Excerpt provided:
>> begin

BookmarkSubscribeRSS Feed

Stack Smarter, Not Harder: Meet the Super Learner Algorithm-(Part 2)

Started Wednesday by
Modified Wednesday by
Views 52

In my previous article, I explored the theoretical foundations and framework of the Super Learner model, highlighting its flexibility, optimality, and advantages over traditional ensemble methods. In this follow-up piece, I shift the focus from theory to practice by demonstrating how to train and implement a Super Learner model using SUPERLEARNER procedure in SAS Viya offering a hands-on approach for practitioners looking to leverage the power of Super Learners within the SAS Viya environment. Starting LTS 2025.03 SUPERLEARNER procedure is available in SAS Viya as SAS Visual Statistics procedure.

 

The SUPERLEARNER procedure implements the super learner model in SAS Viya (Van der Laan and Rose 2011; Phillips et al. 2023; Naimi and Balzer 2018). You can use this procedure to train and score predictive models for continuous and binary response variables. It allows users to specify and customize a library of base learner models, supports the training of a cross-validated selector (i.e., the discrete Super Learner), and facilitates the creation of an item store for the trained model, which is then saved as a binary object within a data table for future use or deployment.

 

In the demonstration to follow you learn how to use the SUPERLEARNER procedure to train a super learner model.

 

Launch SAS Studio and submit the following program to define a CAS session and assign all available CAS libraries making them accessible for data operations.

 

cas;

caslib _all_ assign;

 

Next, you load a .sashdat file into a CAS library using CASUTIL procedure.

 

proc casutil;

    load file="/create-export/create/homes/xxxx/casuser/VS_BANK_PART.sashdat"

    outcaslib="casuser" casout="BANK";

run;

 

The file=option in the LOAD statement specifies the path to the .sashdat file you want to load. outcaslib=option tells CAS where to store the loaded data which is CASUSER library in this case and casout=option assigns the name BANK to the in-memory table once it's loaded.

 

The successful execution of above piece of code ensures that the BANK table is successfully loaded in memory and you are ready to begin your modeling journey.

 

 

Defining Model using SUPERLEARNER Procedure

 

When you're training a model using PROC SUPERLEARNER at a minimum, you’ll need to define a TARGET statement, one or more INPUT statements, and at least two BASELEARNER statements.

>> end

Exercise requirements:
a) Reproduce word for word the passage of the Super Learner article that begins at the words "The SUPERLEARNER procedure implements" and stops after "use or deployment.".
b) According to the Super Learner article, what statements must you define at a minimum when training a model with PROC SUPERLEARNER?
The lines that come next are from a separate source, not the Super Learner article.

Given data:
>> begin

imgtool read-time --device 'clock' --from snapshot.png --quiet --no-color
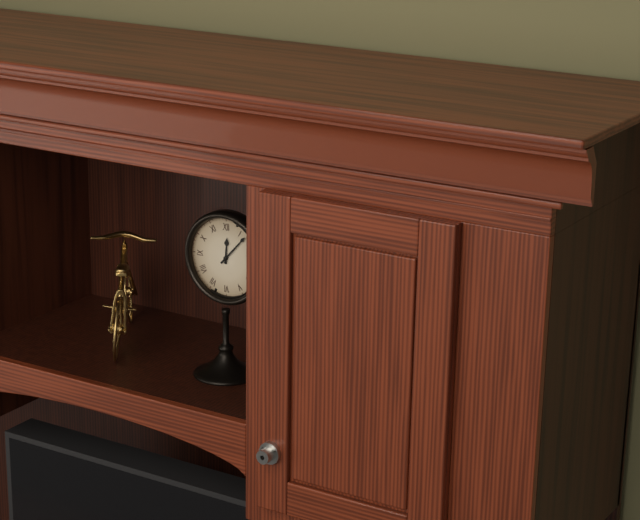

>> end

Answers to the exercise:
a)
The SUPERLEARNER procedure implements the super learner model in SAS Viya (Van der Laan and Rose 2011; Phillips et al. 2023; Naimi and Balzer 2018). You can use this procedure to train and score predictive models for continuous and binary response variables. It allows users to specify and customize a library of base learner models, supports the training of a cross-validated selector (i.e., the discrete Super Learner), and facilitates the creation of an item store for the trained model, which is then saved as a binary object within a data table for future use or deployment.

b) A TARGET statement, one or more INPUT statements, and at least two BASELEARNER statements.